I am lucky to live in part of the country where we only have four terrestrial TV channels and digital reception is poor: who wants hundreds of channels of drivel when four is sufficient? Well, lots of people do, and your idea of drivel and mine are probably different. But looking idly at a TV guide this morning over breakfast, I was struck by the programme titles on a couple of satellite channels, all clamouring loudly for my three-minute attention span:
- Battle Stations, Battlefield Detectives, Great Crimes and Trials, Vanishings, Mega Disasters, In the Grip of Evil, Conversations with Killers, Cold Case Files, ...
- Real NCIS, Battlefront, Deep Jungle, Megastructures, Seconds from Disaster, One Year On, America's Hardest Prisons: Supermax, ...
Without being familiar with the content of the channels, I think you might find it rather hard to guess which was which: in fact, 1 is the History Channel and 2 is National Geographic.

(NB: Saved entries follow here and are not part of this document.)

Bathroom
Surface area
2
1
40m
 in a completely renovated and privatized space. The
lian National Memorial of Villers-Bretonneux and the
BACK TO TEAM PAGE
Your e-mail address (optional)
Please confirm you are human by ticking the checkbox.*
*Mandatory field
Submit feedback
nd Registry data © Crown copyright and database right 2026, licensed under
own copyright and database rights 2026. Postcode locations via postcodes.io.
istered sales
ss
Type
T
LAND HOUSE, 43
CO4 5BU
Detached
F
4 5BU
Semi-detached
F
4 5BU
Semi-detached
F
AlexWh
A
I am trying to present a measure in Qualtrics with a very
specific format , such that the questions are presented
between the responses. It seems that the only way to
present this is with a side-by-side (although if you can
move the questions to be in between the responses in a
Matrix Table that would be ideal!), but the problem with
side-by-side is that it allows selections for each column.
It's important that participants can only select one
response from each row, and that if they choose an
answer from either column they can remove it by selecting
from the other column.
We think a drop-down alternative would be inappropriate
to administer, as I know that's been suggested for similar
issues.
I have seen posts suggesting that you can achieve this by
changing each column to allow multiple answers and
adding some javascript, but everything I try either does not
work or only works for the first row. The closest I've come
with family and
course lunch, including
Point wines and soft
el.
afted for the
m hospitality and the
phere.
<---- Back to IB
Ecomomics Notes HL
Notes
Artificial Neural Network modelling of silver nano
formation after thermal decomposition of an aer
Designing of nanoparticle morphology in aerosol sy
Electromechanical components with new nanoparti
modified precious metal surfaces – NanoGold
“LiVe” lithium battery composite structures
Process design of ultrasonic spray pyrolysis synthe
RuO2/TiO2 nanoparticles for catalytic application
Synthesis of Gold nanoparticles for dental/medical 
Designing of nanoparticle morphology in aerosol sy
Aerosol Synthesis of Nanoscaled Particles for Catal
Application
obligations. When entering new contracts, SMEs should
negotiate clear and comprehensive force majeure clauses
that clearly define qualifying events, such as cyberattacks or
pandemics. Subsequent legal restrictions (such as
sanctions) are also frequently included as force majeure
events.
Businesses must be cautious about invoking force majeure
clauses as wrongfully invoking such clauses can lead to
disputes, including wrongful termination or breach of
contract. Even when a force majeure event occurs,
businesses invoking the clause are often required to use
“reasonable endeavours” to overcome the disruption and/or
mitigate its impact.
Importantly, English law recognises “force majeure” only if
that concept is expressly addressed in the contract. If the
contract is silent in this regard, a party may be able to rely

My point is that by going for such needlessly sensationalist (and also undescriptive) titles, whoever thinks up the titles is not only underestimating the intelligence and discrimination of viewers, but also devaluing language: if everything has to be so "wow, look at me, I'm so exciting" - what words are left for things that really are significant and should be attention-getting? It's a bit like using the F word all the time in conversation (or your blog!), then having nothing satisfying to say when you hit your thumb with a hammer.